(Exercise) Copy out all the records with "test coverage" switched to "code coverage" wherever it appears, changing nothing else. Leave the pictures out.

Start of Block

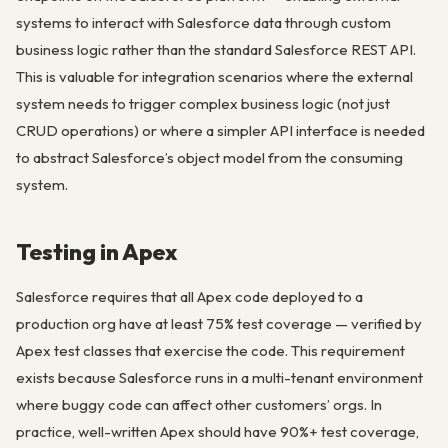
systems to interact with Salesforce data through custom
business logic rather than the standard Salesforce REST API.
This is valuable for integration scenarios where the external
system needs to trigger complex business logic (not just
CRUD operations) or where a simpler API interface is needed
to abstract Salesforce’s object model from the consuming
system.
Testing in Apex
Salesforce requires that all Apex code deployed to a
production org have at least 75% test coverage — verified by
Apex test classes that exercise the code. This requirement
exists because Salesforce runs in a multi-tenant environment
where buggy code can affect other customers’ orgs. In
practice, well-written Apex should have 90%+ test coverage,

End of Block

(Exercise result)
systems to interact with Salesforce data through custom
business logic rather than the standard Salesforce REST API.
This is valuable for integration scenarios where the external
system needs to trigger complex business logic (not just
CRUD operations) or where a simpler API interface is needed
to abstract Salesforce’s object model from the consuming
system.
Testing in Apex
Salesforce requires that all Apex code deployed to a
production org have at least 75% code coverage — verified by
Apex test classes that exercise the code. This requirement
exists because Salesforce runs in a multi-tenant environment
where buggy code can affect other customers’ orgs. In
practice, well-written Apex should have 90%+ code coverage,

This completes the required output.